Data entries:

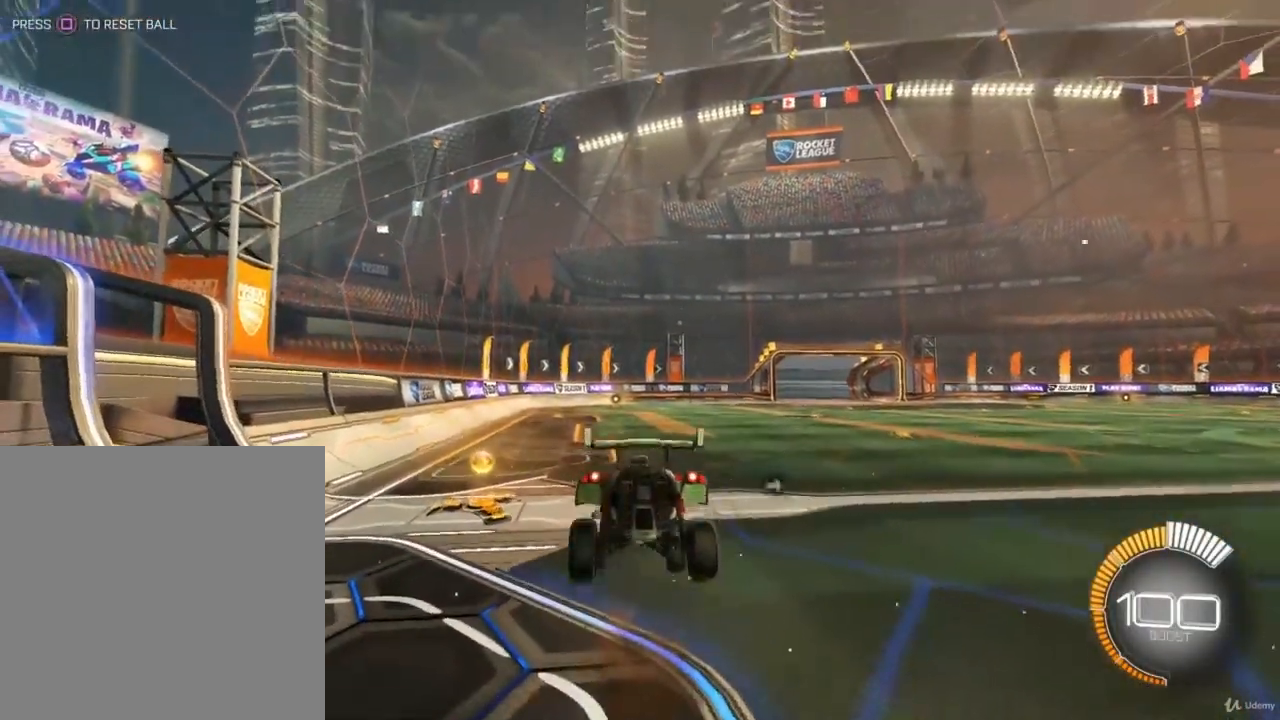
{"buttons": [], "left_stick": "down", "right_stick": "center", "events": [[233, "left_stick", "down"]]}
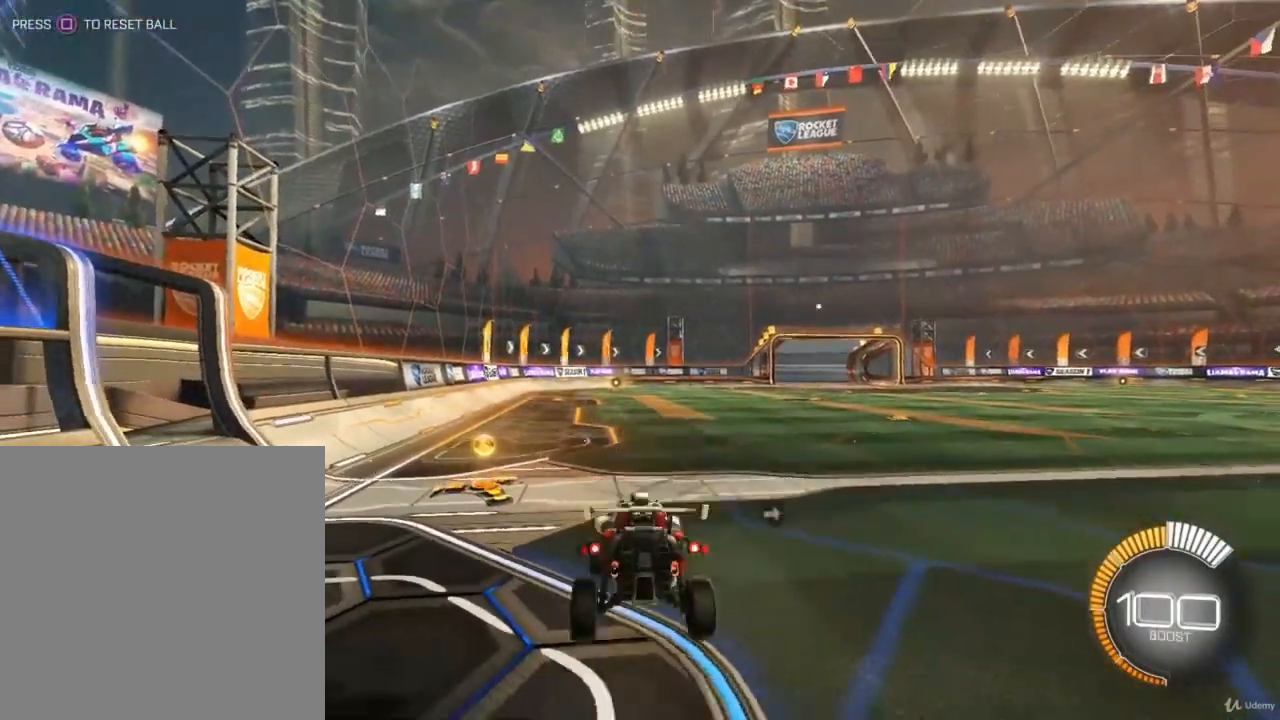
{"buttons": [], "left_stick": "center", "right_stick": "center", "events": [[167, "left_stick", "center"], [267, "left_stick", "up"], [300, "CROSS", "down"], [467, "CROSS", "up"], [467, "left_stick", "center"]]}
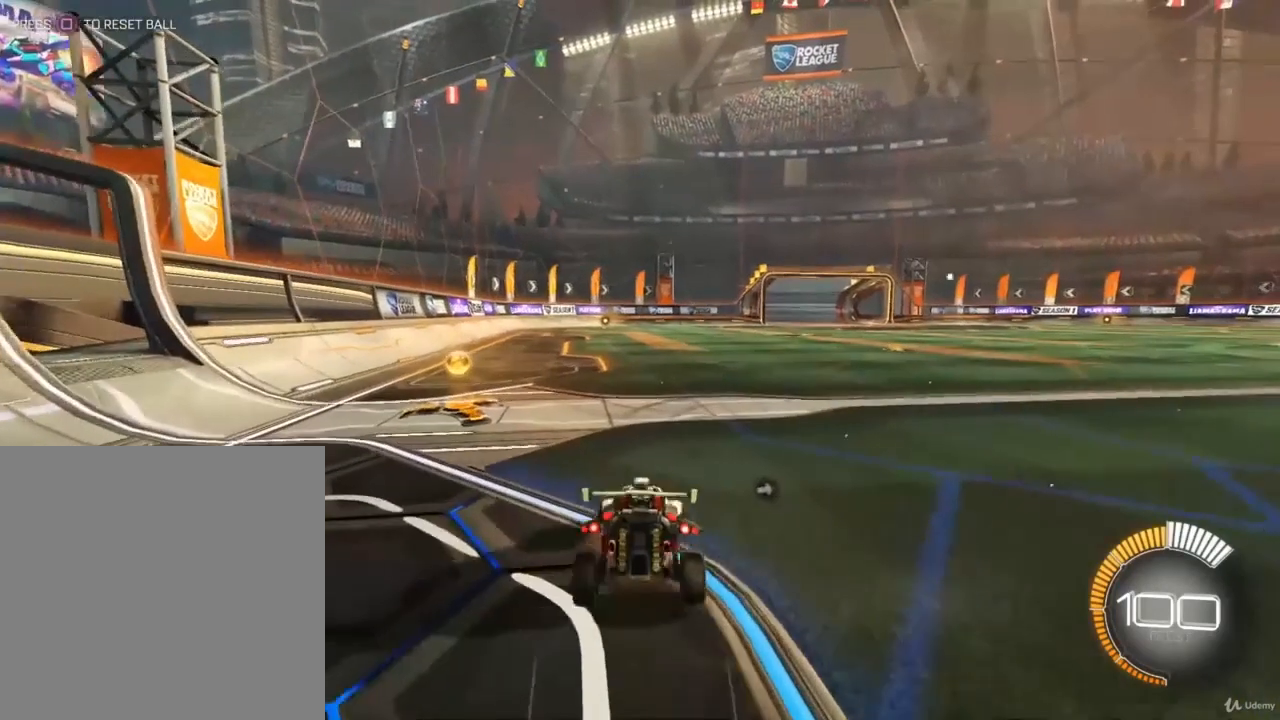
{"buttons": [], "left_stick": "center", "right_stick": "center", "events": []}
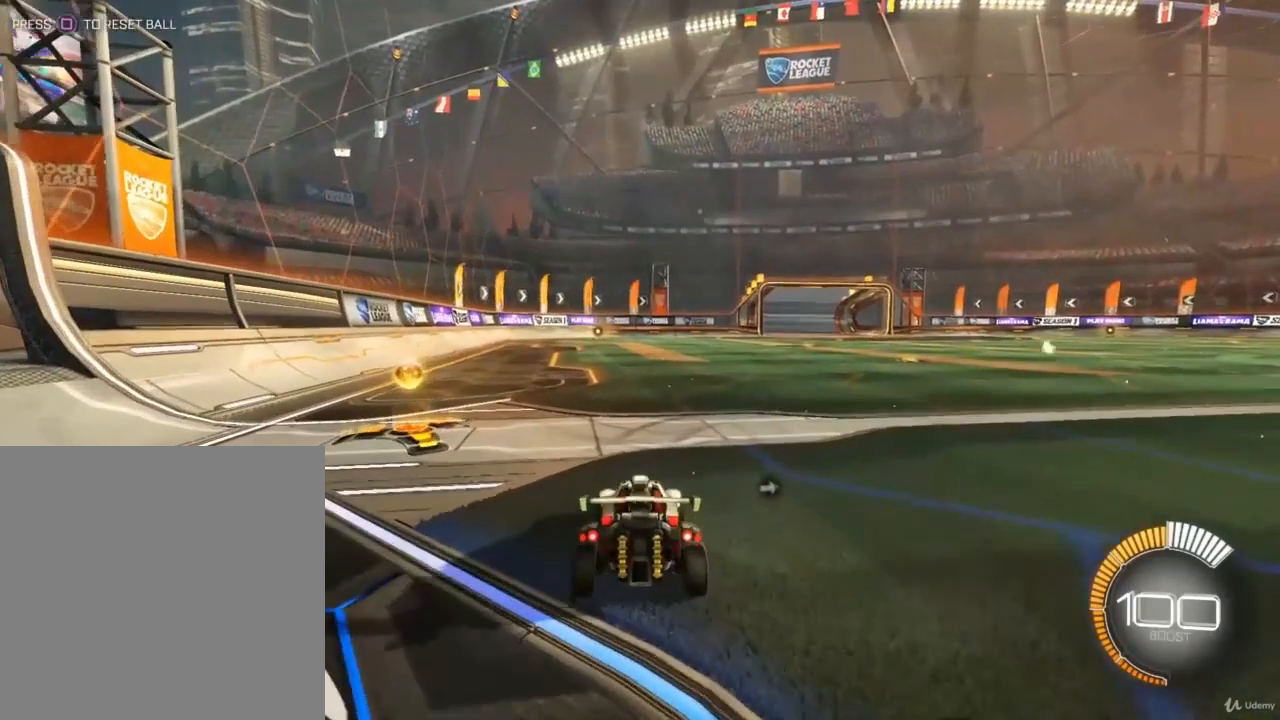
{"buttons": [], "left_stick": "center", "right_stick": "center", "events": []}
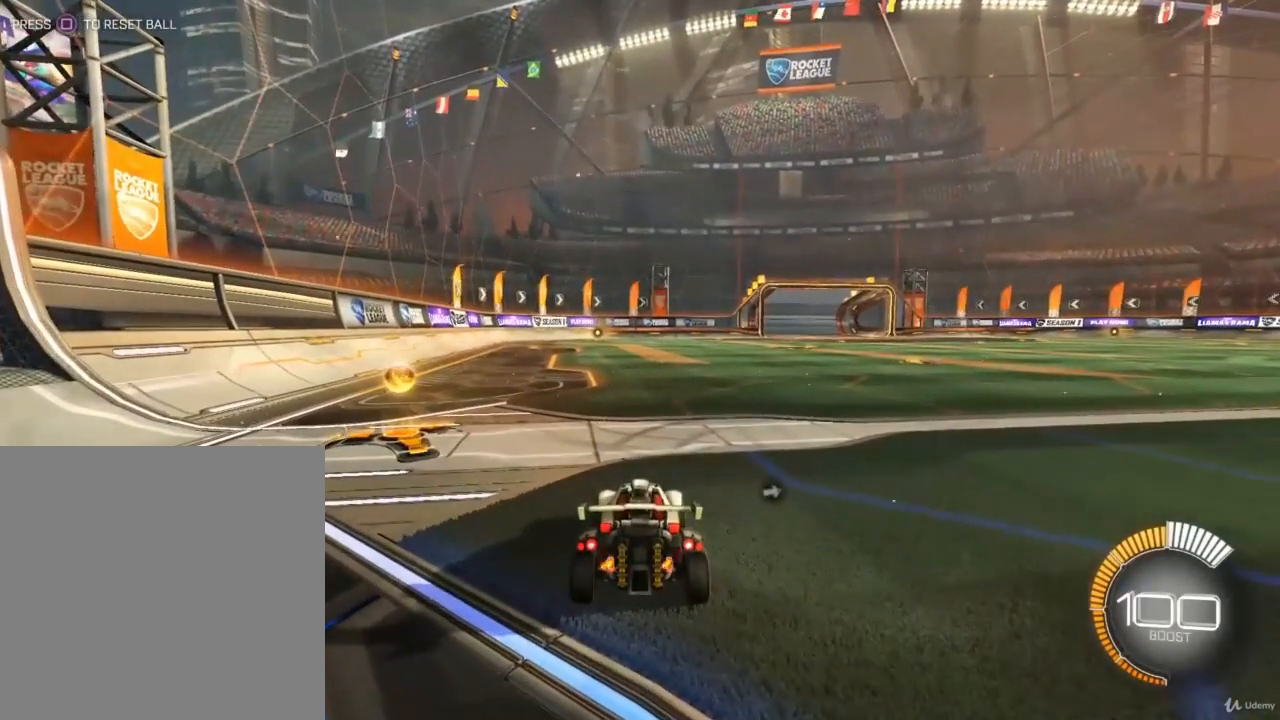
{"buttons": [], "left_stick": "center", "right_stick": "center", "events": []}
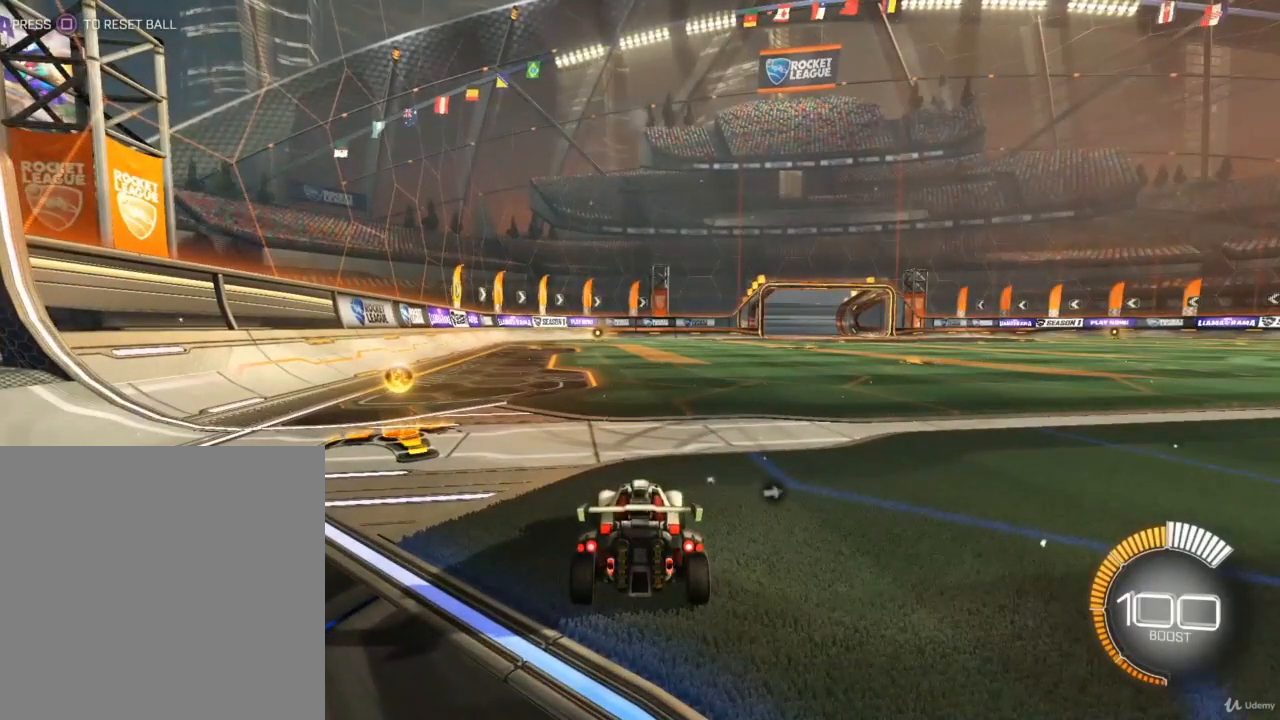
{"buttons": [], "left_stick": "center", "right_stick": "center", "events": []}
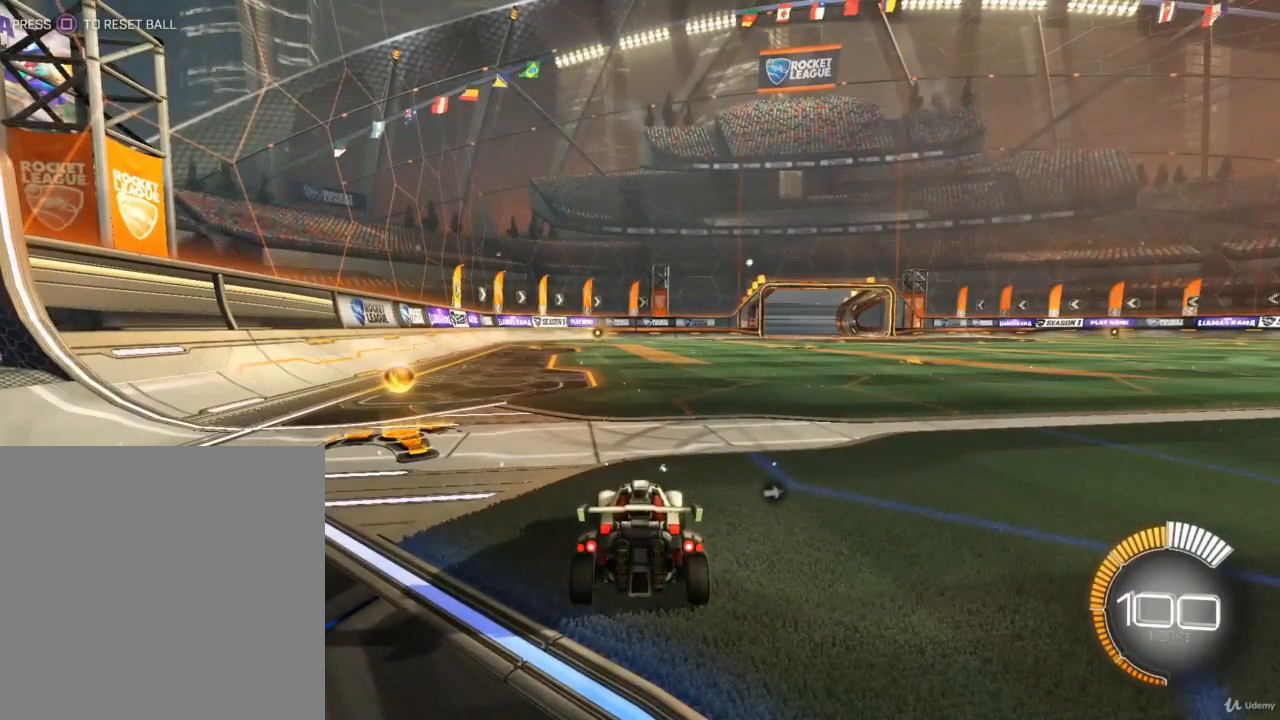
{"buttons": [], "left_stick": "center", "right_stick": "center", "events": []}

#### ASSIGNED TASK
Set every entry down again word for word, but not the pictures.

#### ANSWER AREA
{"buttons": [], "left_stick": "down", "right_stick": "center", "events": [[233, "left_stick", "down"]]}
{"buttons": [], "left_stick": "center", "right_stick": "center", "events": [[167, "left_stick", "center"], [267, "left_stick", "up"], [300, "CROSS", "down"], [467, "CROSS", "up"], [467, "left_stick", "center"]]}
{"buttons": [], "left_stick": "center", "right_stick": "center", "events": []}
{"buttons": [], "left_stick": "center", "right_stick": "center", "events": []}
{"buttons": [], "left_stick": "center", "right_stick": "center", "events": []}
{"buttons": [], "left_stick": "center", "right_stick": "center", "events": []}
{"buttons": [], "left_stick": "center", "right_stick": "center", "events": []}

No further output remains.